What is being asked:
Check each line of the material below for "click", then copy the ones that contain it.

Data:

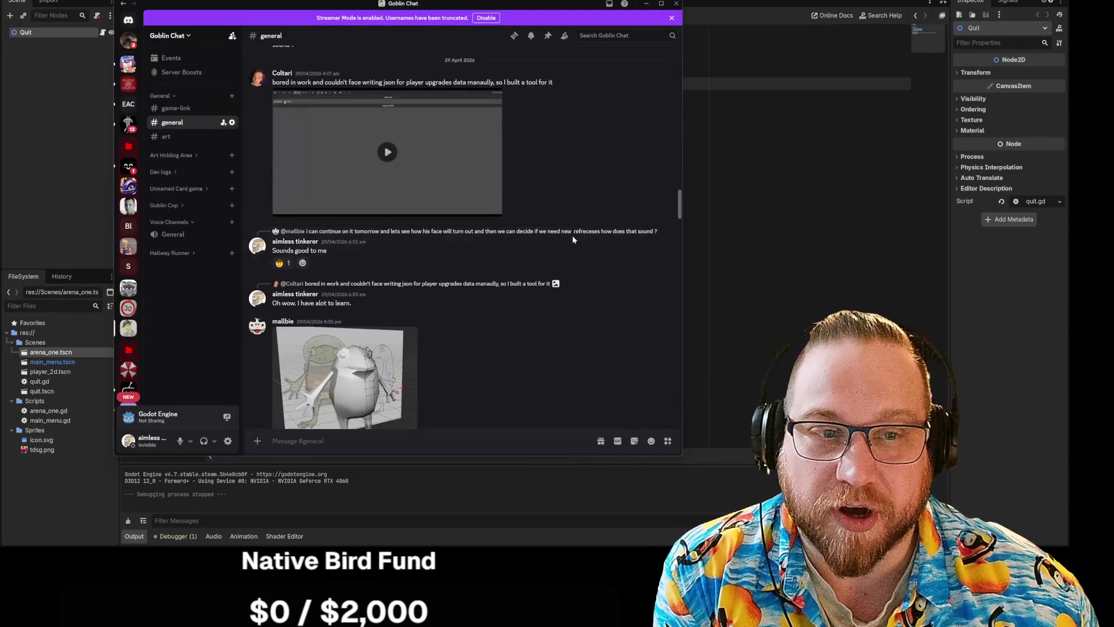
pyautogui.scroll(10, 573, 239)
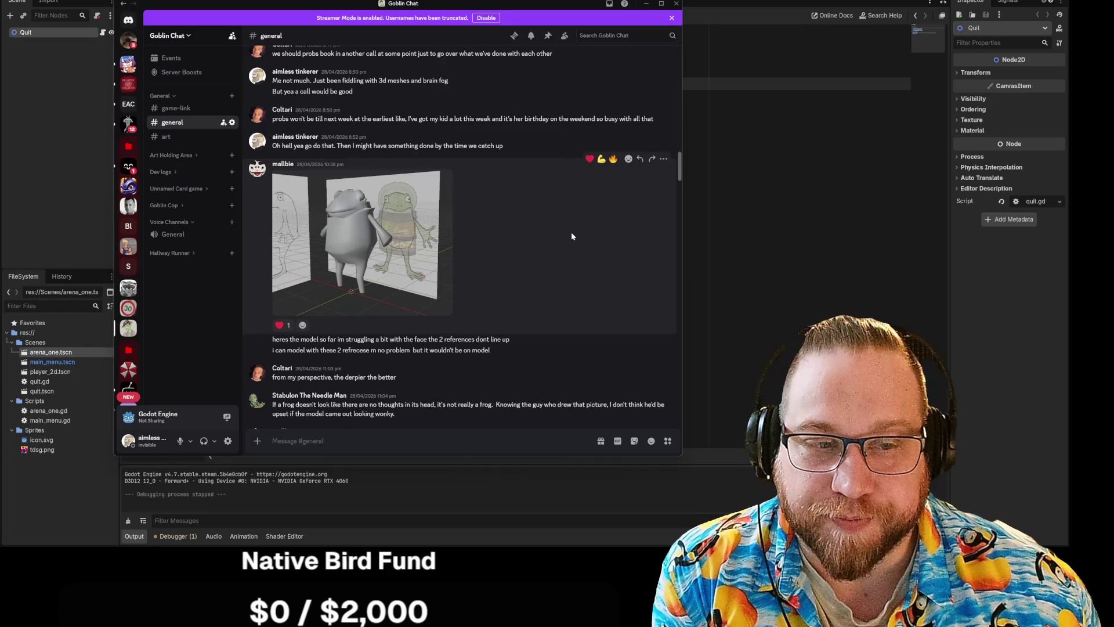
pyautogui.scroll(-3, 571, 236)
pyautogui.scroll(4, 571, 236)
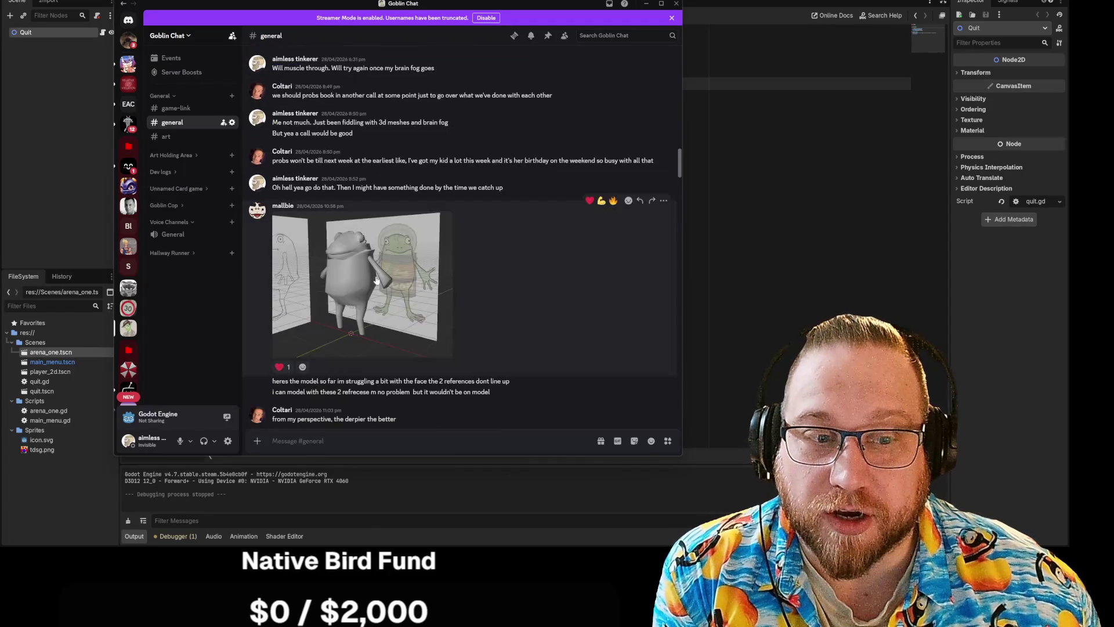
pyautogui.click(367, 282)
pyautogui.click(450, 244)
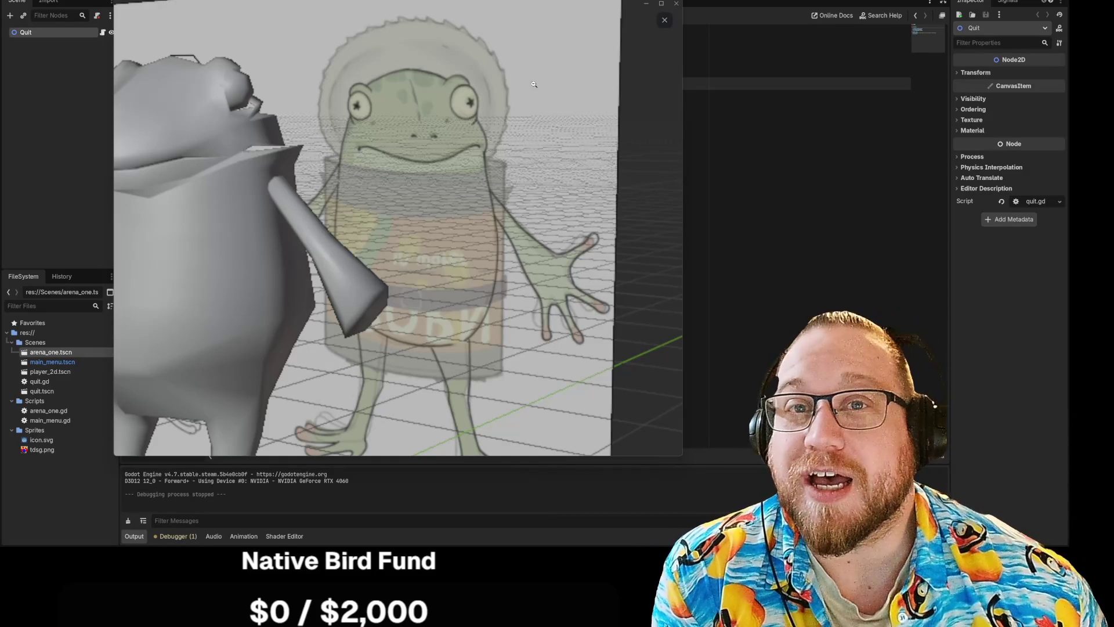
pyautogui.click(665, 20)
# Step: Scroll #general down to the 26 May posts and enlarge the newest frog image with its rotation gizmo
pyautogui.scroll(10, 608, 218)
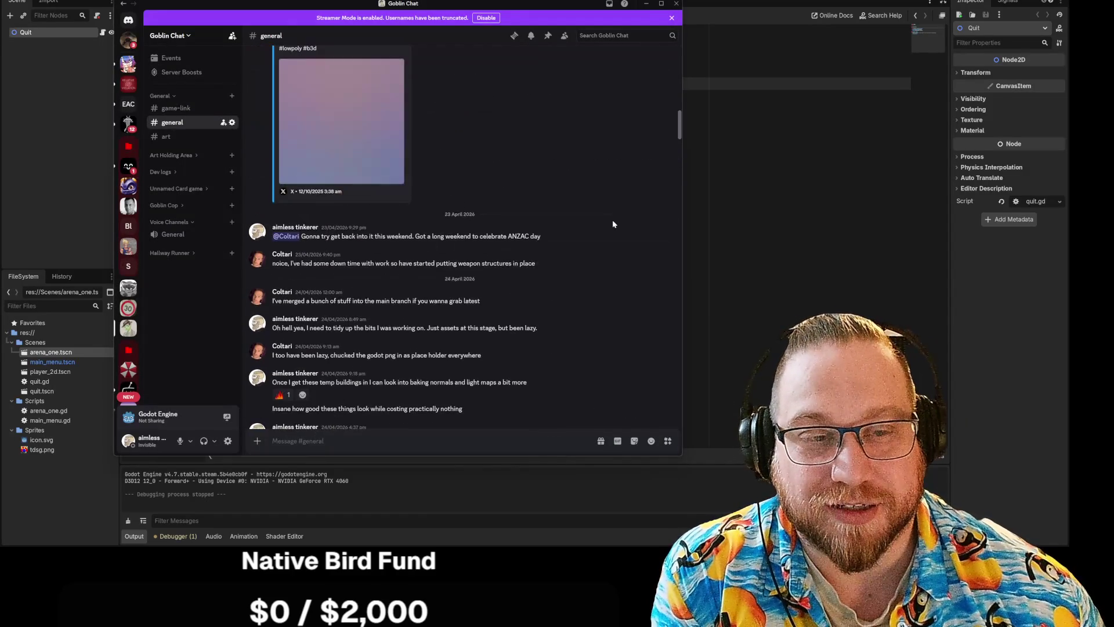
pyautogui.scroll(15, 608, 215)
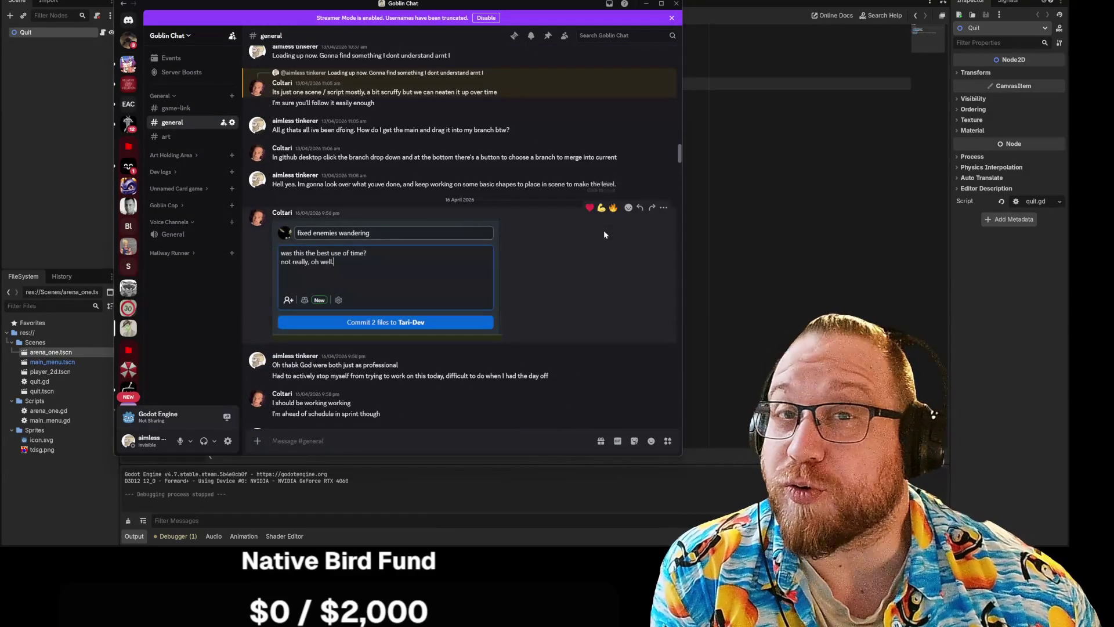
pyautogui.scroll(-15, 602, 232)
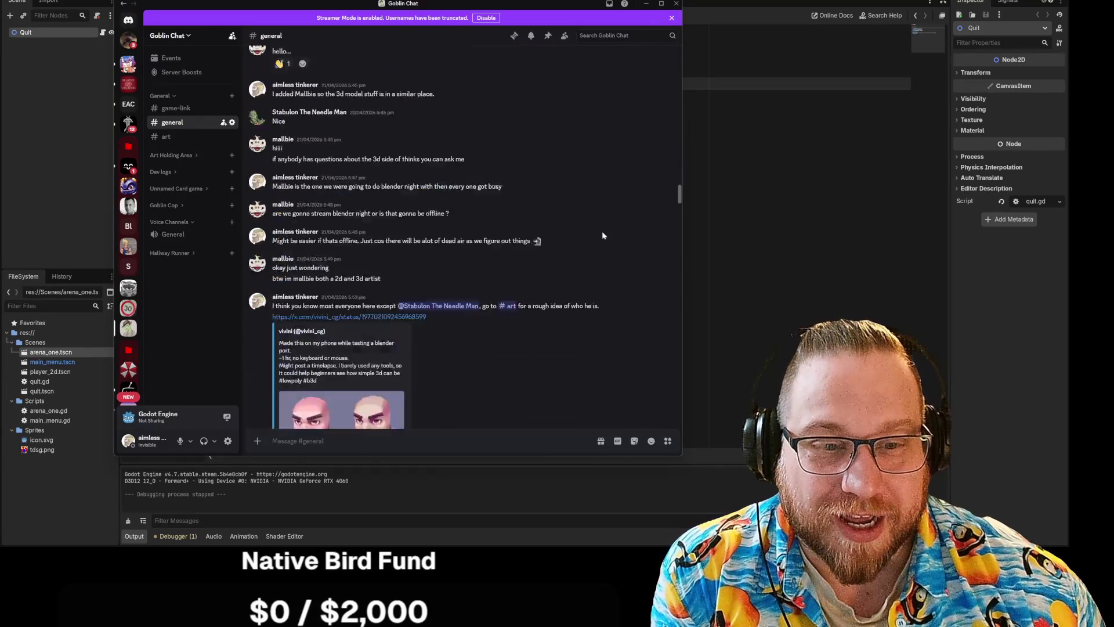
pyautogui.scroll(-10, 607, 234)
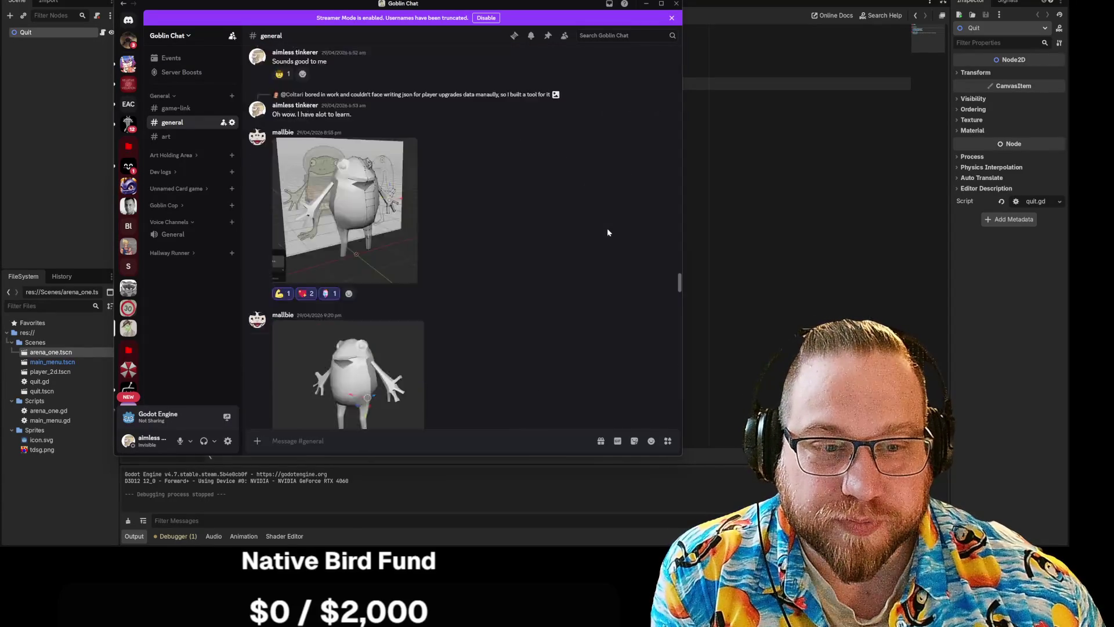
pyautogui.scroll(-10, 607, 231)
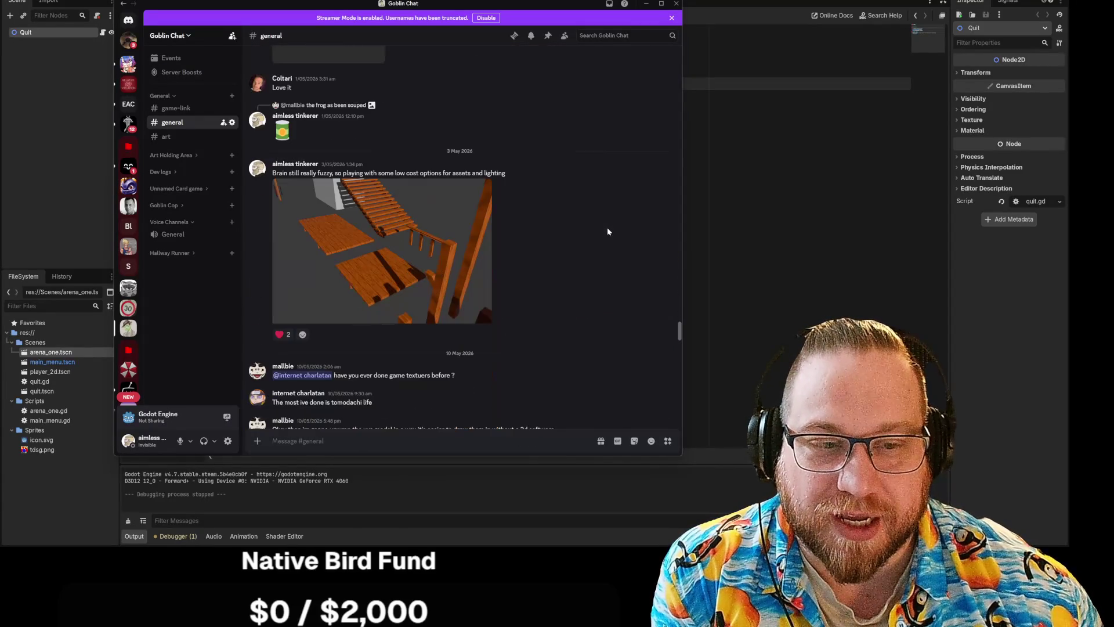
pyautogui.scroll(-5, 598, 229)
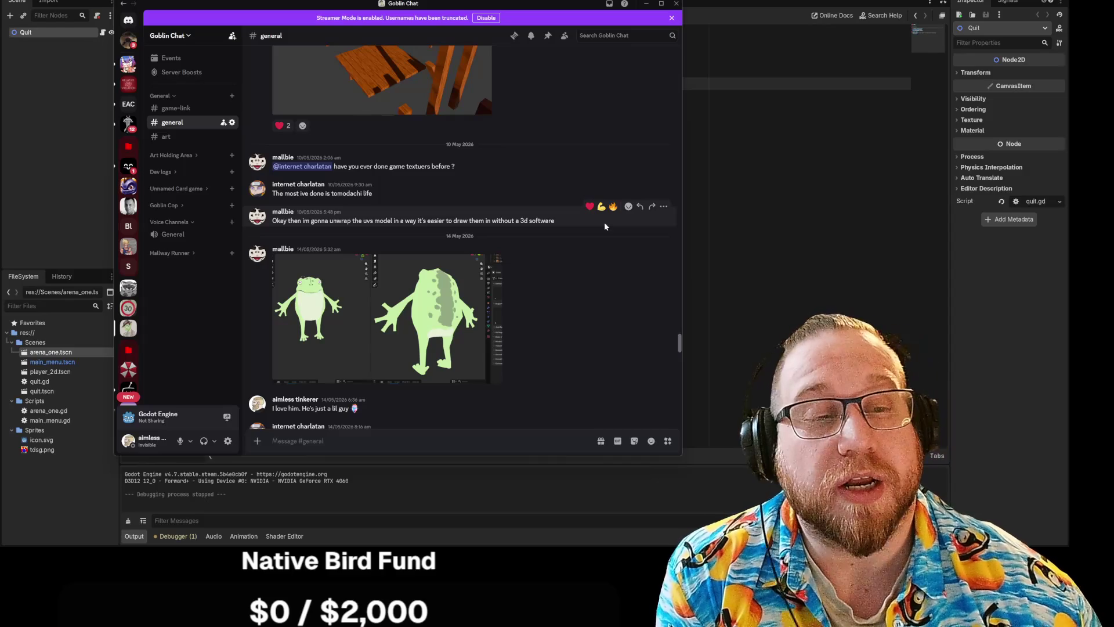
pyautogui.scroll(4, 604, 221)
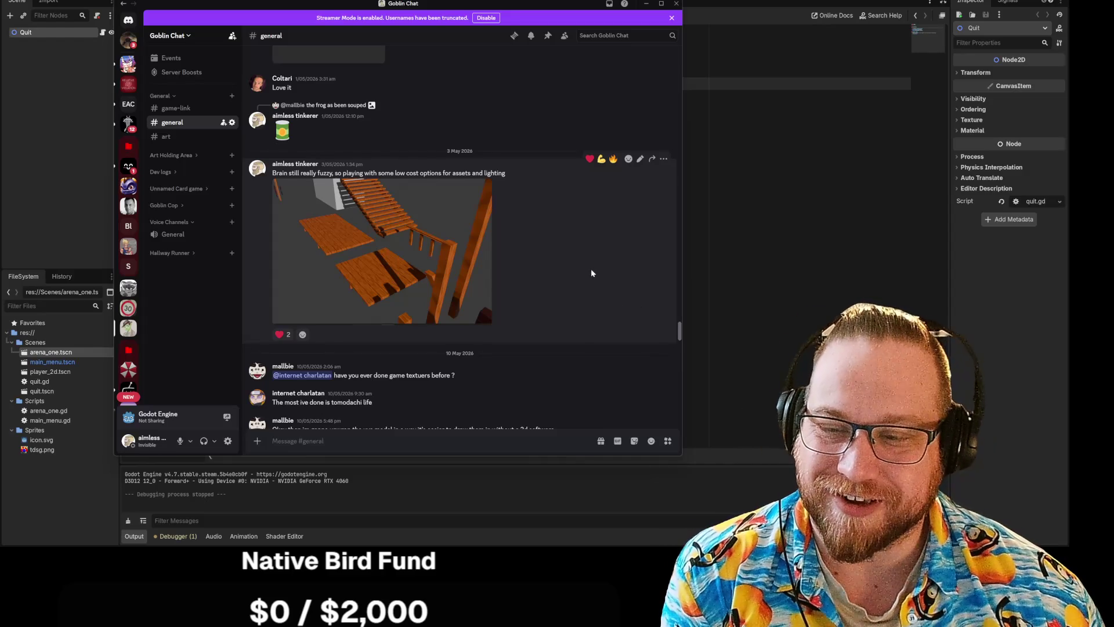
pyautogui.scroll(-2, 592, 272)
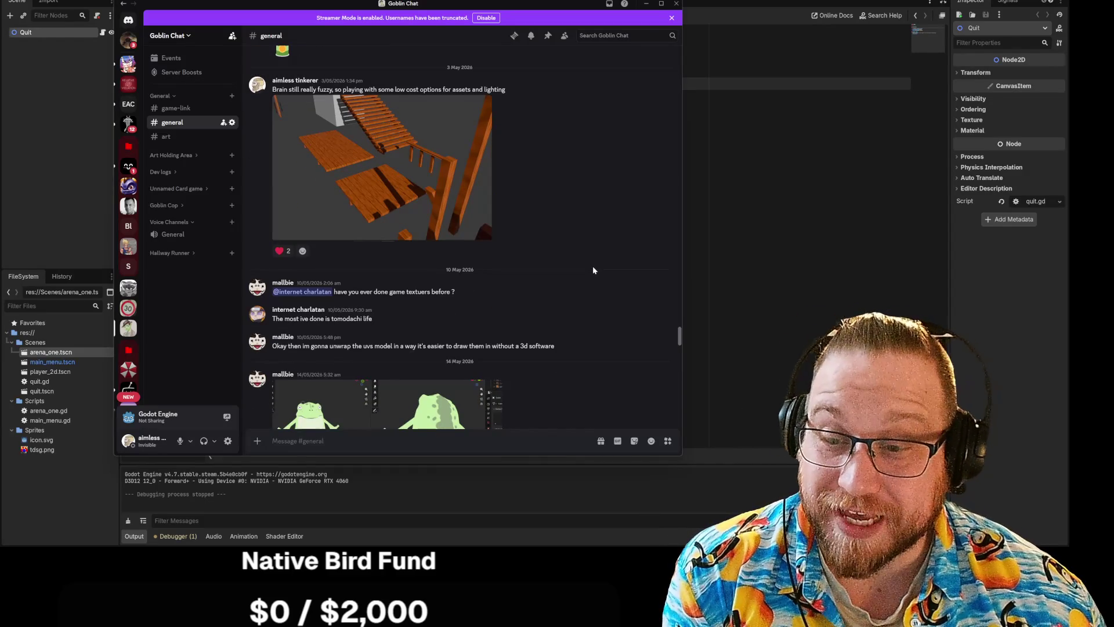
pyautogui.scroll(-5, 593, 270)
pyautogui.scroll(-3, 620, 285)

Solution for this task:
pyautogui.click(367, 282)
pyautogui.click(450, 244)
pyautogui.click(665, 20)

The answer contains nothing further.